##### Input for this task

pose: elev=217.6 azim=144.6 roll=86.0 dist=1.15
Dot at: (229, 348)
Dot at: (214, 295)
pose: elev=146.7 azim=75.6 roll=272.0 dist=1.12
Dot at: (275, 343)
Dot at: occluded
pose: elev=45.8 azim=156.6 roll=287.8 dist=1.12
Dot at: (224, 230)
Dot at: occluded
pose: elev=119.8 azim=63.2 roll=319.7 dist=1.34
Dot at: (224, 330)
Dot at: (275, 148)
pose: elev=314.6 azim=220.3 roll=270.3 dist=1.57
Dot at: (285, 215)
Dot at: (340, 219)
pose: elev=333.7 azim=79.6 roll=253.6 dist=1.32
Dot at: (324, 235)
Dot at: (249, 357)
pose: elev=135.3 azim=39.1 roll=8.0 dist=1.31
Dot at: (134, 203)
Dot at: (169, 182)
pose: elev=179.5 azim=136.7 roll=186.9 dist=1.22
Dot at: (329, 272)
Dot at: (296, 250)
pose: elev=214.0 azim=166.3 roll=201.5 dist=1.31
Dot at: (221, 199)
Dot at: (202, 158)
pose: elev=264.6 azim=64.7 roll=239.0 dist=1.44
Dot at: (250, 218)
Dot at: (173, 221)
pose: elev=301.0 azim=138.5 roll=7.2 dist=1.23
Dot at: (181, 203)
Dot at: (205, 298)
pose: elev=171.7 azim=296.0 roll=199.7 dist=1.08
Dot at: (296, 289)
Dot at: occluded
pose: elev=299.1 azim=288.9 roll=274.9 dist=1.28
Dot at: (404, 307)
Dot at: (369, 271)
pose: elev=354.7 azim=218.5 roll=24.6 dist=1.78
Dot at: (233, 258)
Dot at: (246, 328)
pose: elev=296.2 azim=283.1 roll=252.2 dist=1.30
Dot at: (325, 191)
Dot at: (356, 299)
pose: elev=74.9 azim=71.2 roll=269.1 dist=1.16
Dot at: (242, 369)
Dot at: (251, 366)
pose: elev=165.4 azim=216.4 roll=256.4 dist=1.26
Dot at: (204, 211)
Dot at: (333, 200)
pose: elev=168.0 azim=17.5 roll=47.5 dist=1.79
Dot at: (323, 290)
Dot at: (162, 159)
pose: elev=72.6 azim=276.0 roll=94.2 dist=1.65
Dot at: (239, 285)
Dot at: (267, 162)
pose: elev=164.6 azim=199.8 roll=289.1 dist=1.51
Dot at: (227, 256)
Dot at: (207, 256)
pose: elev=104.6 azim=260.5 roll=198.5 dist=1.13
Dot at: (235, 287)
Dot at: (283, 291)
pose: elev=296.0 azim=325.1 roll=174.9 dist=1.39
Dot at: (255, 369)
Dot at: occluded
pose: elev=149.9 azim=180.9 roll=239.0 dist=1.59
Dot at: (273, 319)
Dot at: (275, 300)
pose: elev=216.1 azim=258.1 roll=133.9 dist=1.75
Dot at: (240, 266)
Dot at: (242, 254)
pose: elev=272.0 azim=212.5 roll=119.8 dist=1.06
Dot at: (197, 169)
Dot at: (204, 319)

##########

> Aim of the exercise: Please convert every line of the rows above into a JSON list of strings, one string per line, leaving out any blank lines.

> Task response:
[
  "pose: elev=217.6 azim=144.6 roll=86.0 dist=1.15",
  "Dot at: (229, 348)",
  "Dot at: (214, 295)",
  "pose: elev=146.7 azim=75.6 roll=272.0 dist=1.12",
  "Dot at: (275, 343)",
  "Dot at: occluded",
  "pose: elev=45.8 azim=156.6 roll=287.8 dist=1.12",
  "Dot at: (224, 230)",
  "Dot at: occluded",
  "pose: elev=119.8 azim=63.2 roll=319.7 dist=1.34",
  "Dot at: (224, 330)",
  "Dot at: (275, 148)",
  "pose: elev=314.6 azim=220.3 roll=270.3 dist=1.57",
  "Dot at: (285, 215)",
  "Dot at: (340, 219)",
  "pose: elev=333.7 azim=79.6 roll=253.6 dist=1.32",
  "Dot at: (324, 235)",
  "Dot at: (249, 357)",
  "pose: elev=135.3 azim=39.1 roll=8.0 dist=1.31",
  "Dot at: (134, 203)",
  "Dot at: (169, 182)",
  "pose: elev=179.5 azim=136.7 roll=186.9 dist=1.22",
  "Dot at: (329, 272)",
  "Dot at: (296, 250)",
  "pose: elev=214.0 azim=166.3 roll=201.5 dist=1.31",
  "Dot at: (221, 199)",
  "Dot at: (202, 158)",
  "pose: elev=264.6 azim=64.7 roll=239.0 dist=1.44",
  "Dot at: (250, 218)",
  "Dot at: (173, 221)",
  "pose: elev=301.0 azim=138.5 roll=7.2 dist=1.23",
  "Dot at: (181, 203)",
  "Dot at: (205, 298)",
  "pose: elev=171.7 azim=296.0 roll=199.7 dist=1.08",
  "Dot at: (296, 289)",
  "Dot at: occluded",
  "pose: elev=299.1 azim=288.9 roll=274.9 dist=1.28",
  "Dot at: (404, 307)",
  "Dot at: (369, 271)",
  "pose: elev=354.7 azim=218.5 roll=24.6 dist=1.78",
  "Dot at: (233, 258)",
  "Dot at: (246, 328)",
  "pose: elev=296.2 azim=283.1 roll=252.2 dist=1.30",
  "Dot at: (325, 191)",
  "Dot at: (356, 299)",
  "pose: elev=74.9 azim=71.2 roll=269.1 dist=1.16",
  "Dot at: (242, 369)",
  "Dot at: (251, 366)",
  "pose: elev=165.4 azim=216.4 roll=256.4 dist=1.26",
  "Dot at: (204, 211)",
  "Dot at: (333, 200)",
  "pose: elev=168.0 azim=17.5 roll=47.5 dist=1.79",
  "Dot at: (323, 290)",
  "Dot at: (162, 159)",
  "pose: elev=72.6 azim=276.0 roll=94.2 dist=1.65",
  "Dot at: (239, 285)",
  "Dot at: (267, 162)",
  "pose: elev=164.6 azim=199.8 roll=289.1 dist=1.51",
  "Dot at: (227, 256)",
  "Dot at: (207, 256)",
  "pose: elev=104.6 azim=260.5 roll=198.5 dist=1.13",
  "Dot at: (235, 287)",
  "Dot at: (283, 291)",
  "pose: elev=296.0 azim=325.1 roll=174.9 dist=1.39",
  "Dot at: (255, 369)",
  "Dot at: occluded",
  "pose: elev=149.9 azim=180.9 roll=239.0 dist=1.59",
  "Dot at: (273, 319)",
  "Dot at: (275, 300)",
  "pose: elev=216.1 azim=258.1 roll=133.9 dist=1.75",
  "Dot at: (240, 266)",
  "Dot at: (242, 254)",
  "pose: elev=272.0 azim=212.5 roll=119.8 dist=1.06",
  "Dot at: (197, 169)",
  "Dot at: (204, 319)"
]